• Work instructions:
a. In the brunch post, what does the chef carve at the BBQ meats station?
b. From the brunch post, reproduce word for word the part that begins with "There are nearly" and ends with "an entire plate.".

• Source extract:
"Every Meal An Adventure!" ~ Food & Travel in Singapore, Hong Kong, Japan, Malaysia, Indonesia, the Philippines and Thailand!
Jing - Weekend Brunch (Part 1)
There are nearly 30 photos, so I will split the posts into two. Today I will focus on appetisers, dim sum and soups. Tomorrow I will feature the mains. Pardon the hastily-taken photos. The kids were extraordinarily naughty.

Interestingly, there are a couple of stations serving appetisers and desserts. A chef will carve you some crispy marinated duck at the BBQ meats station.

You can help yourself to little plates of deepfried fish skin (possibly of Chilean seabass). These are oddly placed at the dessert station but no matter. They are addictive. Nadine polished off an entire plate.

We also started with some flaky mini egg tarts from the dessert station. At first I thought hubby had taken too many - six on a plate. He rarely takes so many of an item at a time. But I soon found out he was on to something. The six were not enough! I had to get my own. The flaky pastry is light as air, and the custard gorgeously tasty. Perfect level of sweetness.

• Raw data:
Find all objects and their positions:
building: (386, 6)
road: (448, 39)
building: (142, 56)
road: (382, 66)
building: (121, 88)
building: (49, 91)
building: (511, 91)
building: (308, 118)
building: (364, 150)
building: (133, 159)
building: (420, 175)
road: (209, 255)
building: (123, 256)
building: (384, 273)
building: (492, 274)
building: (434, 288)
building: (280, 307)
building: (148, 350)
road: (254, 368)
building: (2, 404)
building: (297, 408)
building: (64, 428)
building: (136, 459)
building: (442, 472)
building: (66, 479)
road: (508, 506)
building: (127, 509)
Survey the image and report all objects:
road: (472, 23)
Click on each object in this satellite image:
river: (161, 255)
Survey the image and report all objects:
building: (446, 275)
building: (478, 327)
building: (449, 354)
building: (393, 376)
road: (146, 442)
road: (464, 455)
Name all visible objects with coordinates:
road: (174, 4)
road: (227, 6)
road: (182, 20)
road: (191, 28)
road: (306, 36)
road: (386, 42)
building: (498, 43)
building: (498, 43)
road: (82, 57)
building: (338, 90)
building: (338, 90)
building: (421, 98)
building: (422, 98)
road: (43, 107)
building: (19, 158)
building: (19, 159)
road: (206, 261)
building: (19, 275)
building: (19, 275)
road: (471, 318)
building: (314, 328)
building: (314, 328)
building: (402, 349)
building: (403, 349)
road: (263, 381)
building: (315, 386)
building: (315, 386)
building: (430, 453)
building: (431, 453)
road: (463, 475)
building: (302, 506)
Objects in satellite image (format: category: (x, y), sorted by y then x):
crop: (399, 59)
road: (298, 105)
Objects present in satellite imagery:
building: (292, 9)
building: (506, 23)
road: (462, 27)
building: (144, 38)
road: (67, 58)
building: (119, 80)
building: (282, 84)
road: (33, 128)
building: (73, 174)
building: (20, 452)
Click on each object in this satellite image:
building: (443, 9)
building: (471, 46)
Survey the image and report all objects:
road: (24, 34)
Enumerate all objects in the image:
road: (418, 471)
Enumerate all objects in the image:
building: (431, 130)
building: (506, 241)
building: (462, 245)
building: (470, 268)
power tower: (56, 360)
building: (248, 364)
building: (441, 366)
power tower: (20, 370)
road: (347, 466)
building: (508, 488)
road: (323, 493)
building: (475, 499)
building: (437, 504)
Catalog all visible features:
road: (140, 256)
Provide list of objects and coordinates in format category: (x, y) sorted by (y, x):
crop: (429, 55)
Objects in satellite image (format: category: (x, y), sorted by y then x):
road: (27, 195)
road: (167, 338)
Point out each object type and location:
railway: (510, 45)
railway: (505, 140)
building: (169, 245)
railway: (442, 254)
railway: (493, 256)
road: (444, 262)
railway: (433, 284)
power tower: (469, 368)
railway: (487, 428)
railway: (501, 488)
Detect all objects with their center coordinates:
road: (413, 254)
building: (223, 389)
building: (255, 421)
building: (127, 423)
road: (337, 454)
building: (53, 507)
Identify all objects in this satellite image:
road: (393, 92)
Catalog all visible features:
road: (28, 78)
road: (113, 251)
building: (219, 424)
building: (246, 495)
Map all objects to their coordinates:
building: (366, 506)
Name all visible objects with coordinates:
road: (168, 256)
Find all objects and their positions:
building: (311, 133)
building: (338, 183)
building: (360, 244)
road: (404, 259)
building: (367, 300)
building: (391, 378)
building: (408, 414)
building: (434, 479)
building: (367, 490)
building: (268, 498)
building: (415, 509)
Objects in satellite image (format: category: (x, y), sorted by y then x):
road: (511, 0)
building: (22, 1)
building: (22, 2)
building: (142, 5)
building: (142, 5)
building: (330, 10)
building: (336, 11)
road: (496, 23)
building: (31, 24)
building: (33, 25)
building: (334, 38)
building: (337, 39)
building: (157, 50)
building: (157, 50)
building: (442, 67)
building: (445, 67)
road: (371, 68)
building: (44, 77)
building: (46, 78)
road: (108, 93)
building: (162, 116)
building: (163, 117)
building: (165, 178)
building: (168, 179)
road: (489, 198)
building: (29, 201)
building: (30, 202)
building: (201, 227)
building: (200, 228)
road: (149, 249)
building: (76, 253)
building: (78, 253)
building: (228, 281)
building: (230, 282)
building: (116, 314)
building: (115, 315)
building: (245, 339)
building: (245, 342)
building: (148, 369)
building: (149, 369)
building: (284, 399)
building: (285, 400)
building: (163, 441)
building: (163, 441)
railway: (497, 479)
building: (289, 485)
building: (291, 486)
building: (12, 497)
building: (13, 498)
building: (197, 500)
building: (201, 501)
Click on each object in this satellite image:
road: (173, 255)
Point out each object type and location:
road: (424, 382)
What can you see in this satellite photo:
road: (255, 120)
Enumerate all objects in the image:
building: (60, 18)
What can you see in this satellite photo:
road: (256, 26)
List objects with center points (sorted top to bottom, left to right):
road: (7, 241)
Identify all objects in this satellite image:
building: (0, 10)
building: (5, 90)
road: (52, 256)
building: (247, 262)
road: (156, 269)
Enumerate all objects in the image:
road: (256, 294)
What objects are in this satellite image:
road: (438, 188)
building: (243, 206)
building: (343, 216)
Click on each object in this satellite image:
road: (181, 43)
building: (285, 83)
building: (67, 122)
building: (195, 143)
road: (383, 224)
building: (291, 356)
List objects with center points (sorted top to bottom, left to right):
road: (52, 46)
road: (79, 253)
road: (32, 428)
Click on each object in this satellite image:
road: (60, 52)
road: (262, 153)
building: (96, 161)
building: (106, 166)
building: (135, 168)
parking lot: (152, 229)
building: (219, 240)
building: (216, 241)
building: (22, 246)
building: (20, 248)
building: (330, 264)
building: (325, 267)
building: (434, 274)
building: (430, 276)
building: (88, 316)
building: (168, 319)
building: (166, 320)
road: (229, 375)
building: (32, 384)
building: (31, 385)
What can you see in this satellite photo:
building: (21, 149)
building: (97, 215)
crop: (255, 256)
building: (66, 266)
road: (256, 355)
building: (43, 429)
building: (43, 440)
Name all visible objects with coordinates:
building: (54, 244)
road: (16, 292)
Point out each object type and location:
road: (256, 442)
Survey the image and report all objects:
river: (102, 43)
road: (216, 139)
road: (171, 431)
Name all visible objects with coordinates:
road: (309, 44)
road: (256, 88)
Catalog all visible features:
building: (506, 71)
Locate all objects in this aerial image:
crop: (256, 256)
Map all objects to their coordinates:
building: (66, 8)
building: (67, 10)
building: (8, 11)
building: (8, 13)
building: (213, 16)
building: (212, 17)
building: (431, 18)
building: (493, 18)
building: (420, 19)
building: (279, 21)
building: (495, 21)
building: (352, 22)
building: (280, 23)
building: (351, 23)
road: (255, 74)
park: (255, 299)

• Exercise responses:
a. Crispy marinated duck.

b.
There are nearly 30 photos, so I will split the posts into two. Today I will focus on appetisers, dim sum and soups. Tomorrow I will feature the mains. Pardon the hastily-taken photos. The kids were extraordinarily naughty.

Interestingly, there are a couple of stations serving appetisers and desserts. A chef will carve you some crispy marinated duck at the BBQ meats station.

You can help yourself to little plates of deepfried fish skin (possibly of Chilean seabass). These are oddly placed at the dessert station but no matter. They are addictive. Nadine polished off an entire plate.